İyi bir meslektaşım, bu kitabın sanat tarihçilerine bir hakaret olduğunu söyledi, çünkü sanat tarihçileri böyle bir kitabı yazmak için 21. yüzyılın bitmesini beklerdi; ancak kitabı çok beğendi ve 1924 yılında Carl Einstein tarafından yayımlanan 20. Yüzyılda Sanat adlı eserle karşılaştırdı. Bu büyük bir onur. Ben, çağdaş sanatın yeni düşüncelerini, konularını ve formlarını tanımlamaya çalıştım; bu unsurların, geçen yüzyılın ikinci yarısındaki sanatla neredeyse hiçbir ortak noktası yok. Kitap 2021'den, ve tek eksik olduğu nokta aniden karşı karşıya kaldığımız, dünya çapında demokrasi krizini ele almamış olmam. Türkçe baskısı için bu bölümü eklememiz gerekecek.
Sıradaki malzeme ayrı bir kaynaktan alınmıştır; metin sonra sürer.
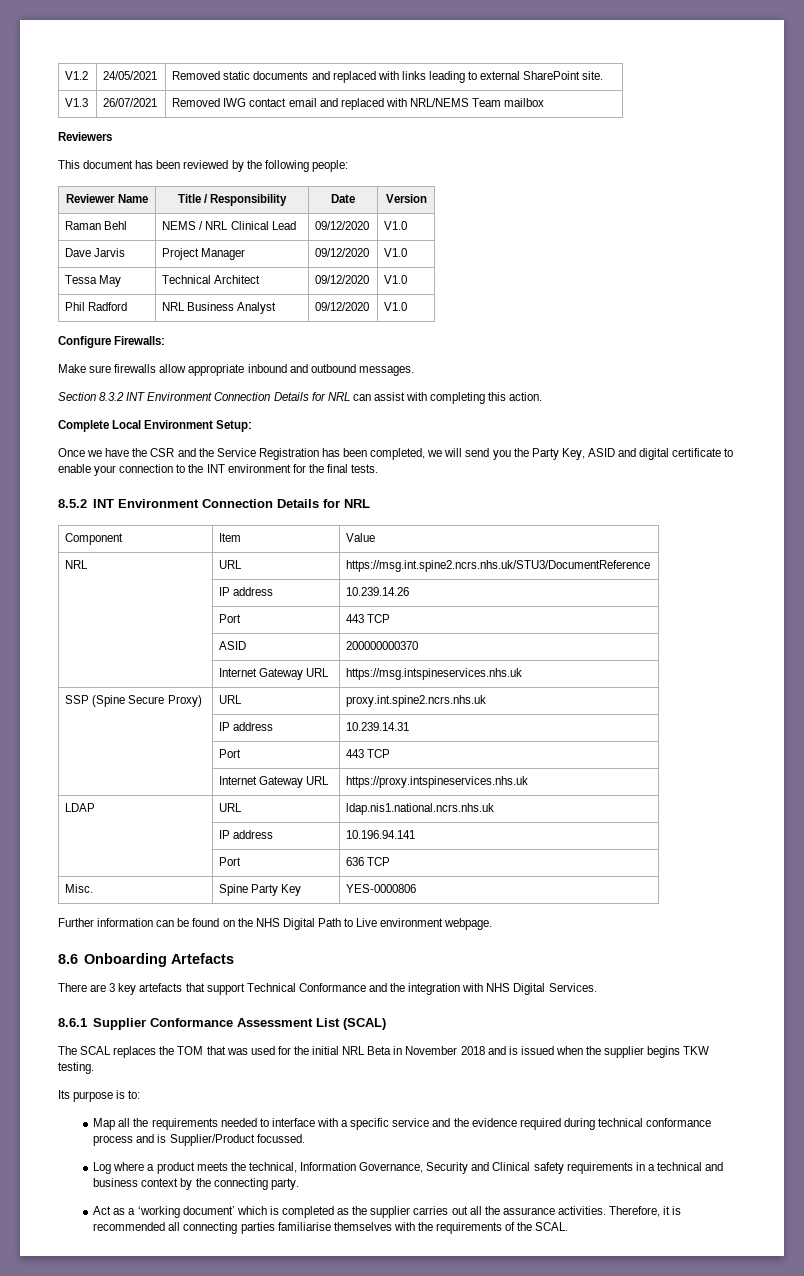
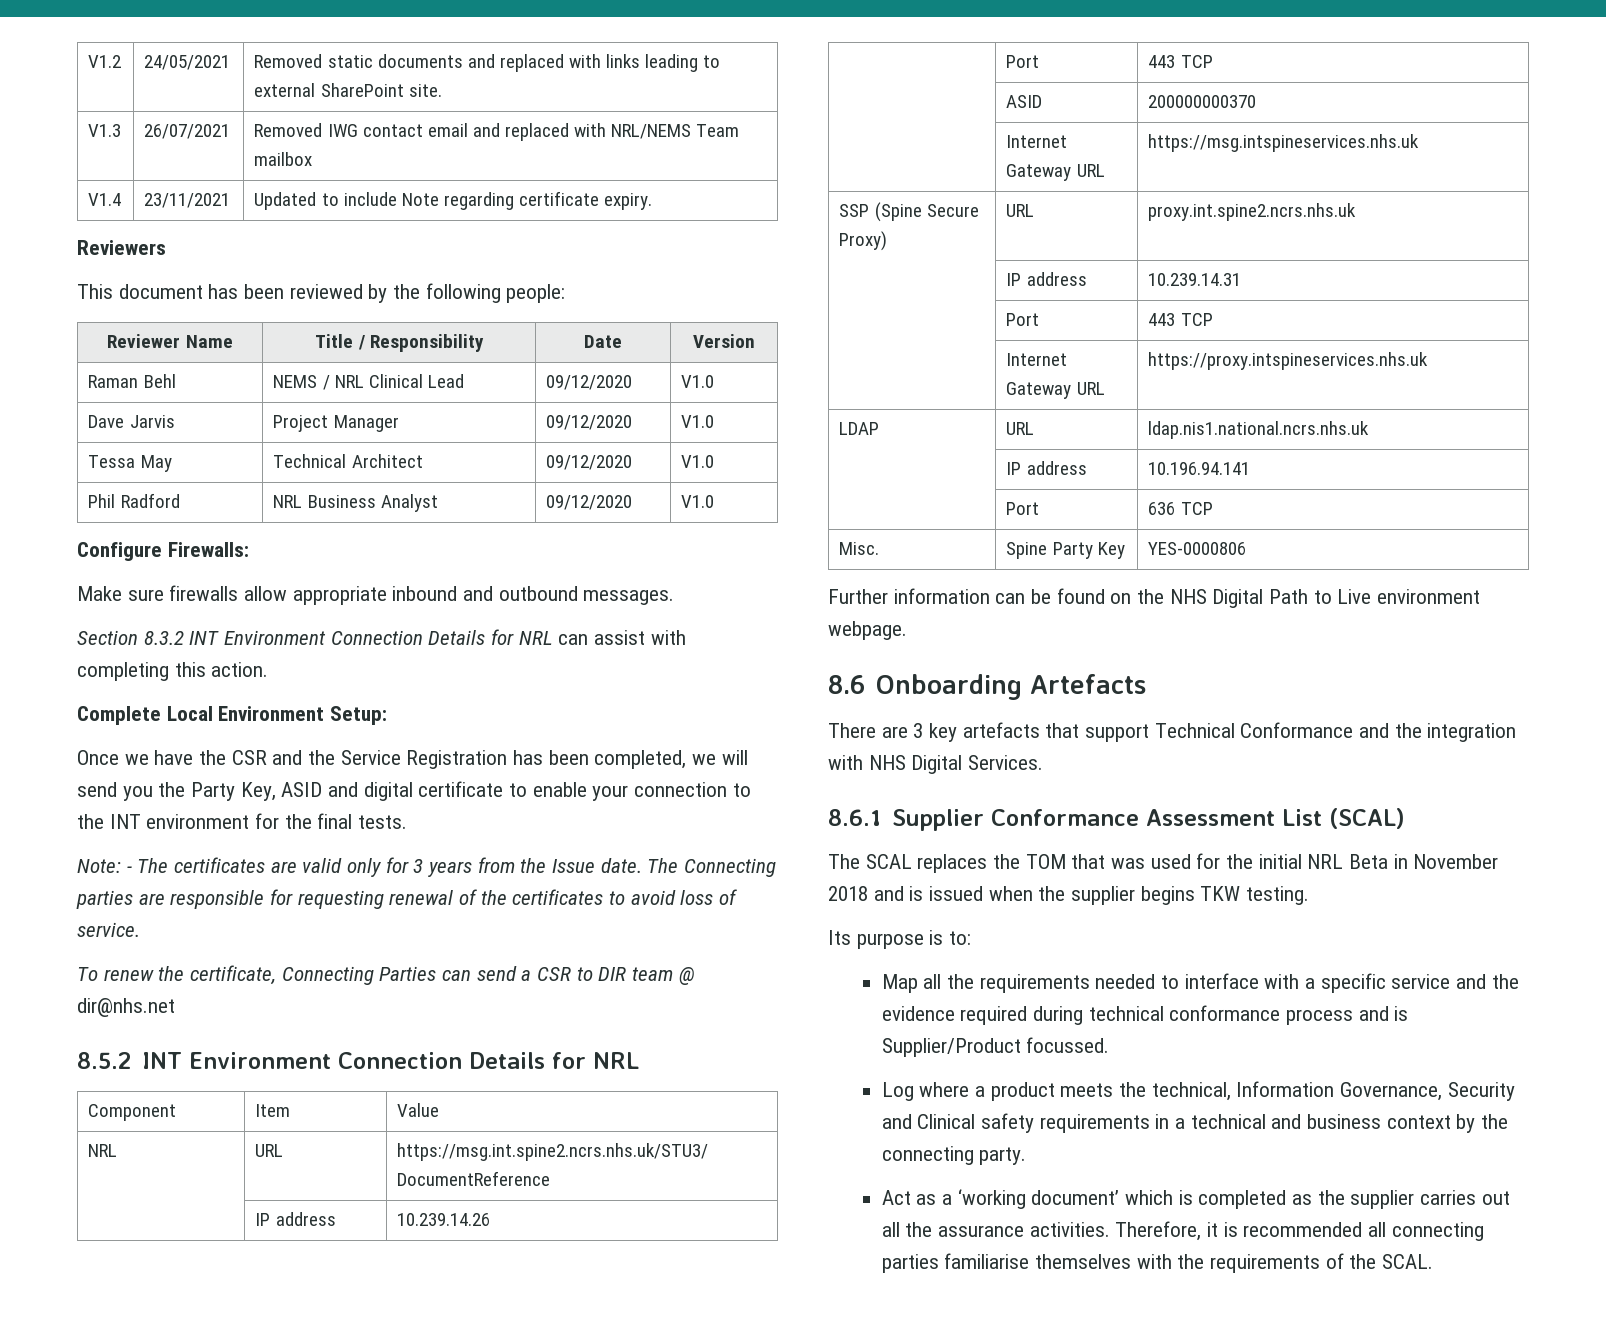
(545, 102) none -> [88,193,122,206] [144,193,231,208] [254,191,653,210] // V1.4 | 23/11/2021 | Updated to include Note regarding certificate expiry.
(379, 468) none -> [77,857,777,877] [76,889,738,909] [77,922,140,937] [77,965,695,985] [77,998,175,1017] // Note: - The certificates are valid only for 3 years from the Issue date. The Connecting parties are responsible for requesting renewal of the certificates to avoid loss of service. // To renew the certificate, Connecting Parties can send a CSR to DIR team @ dir@nhs.net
Şu anda Fransız filozof Gilles Deleuze'ün 1981’de verdiği On Painting (Resim Üzerine) dersleri serisini okuyorum. Ben hiç sanat tarihi okumadım, sadece tarih ve felsefe okudum. Deleuze’un öğrencisi olduğum ilk yıl, bu dersler benim asıl eğitimim oldu. Dersin transkripti ancak şimdi yayımlandı ve ben de bir meslektaşımla birlikte, Kunstakademie Düsseldorf'taki son yılımda bu konuda bir seminer düzenliyorum. 45 yıl önce bir öğrenci olarak katıldığım bir dersten seminer vererek eğitim hayatımı sonlandırmak gerçekten çok keyifli.
Şu anda, 94 yaşındaki sanatçı Heinz Mack hakkında, Mack – en face. An artist's life adlı biyografik monografi üzerinde çalışıyorum. Bu kitap, Hirmer Yayınları tarafından Münih’te Almanca ve İngilizce olarak yayımlanacak. 2025-26 için ana kitap projem ise Art after Democracy (Demokrasi Sonrası Sanat). Bu, Avusturyalı editörümle Viyana'da üzerinde çalıştığım ve yüksek olasılıkla Fransız editörümle Paris’te çalışacağımız bir proje. Ayrıca, 1991 sonrasında, Irak’taki ilk Batı savaşı sonrasında Alman sanatçılar arasında bilinmeyen bir politik çevre üzerine bir sergi hazırlıyoruz. Bu çevre, Kunstakademie öğrencisi olan Thomas Struth ve Thomas Schütte gibi sanatçıların her pazartesi bir araya gelip, öğrenciler arasında protestolar ve politik bilgi organizasyonları yaptıkları bir grup. Bu, 1992’de Kassel’deki Documenta 9’un bir parçası olarak yer aldı. Bu durum, içinde bulunduğumuz güncel koşullar açısından oldukça ilginç.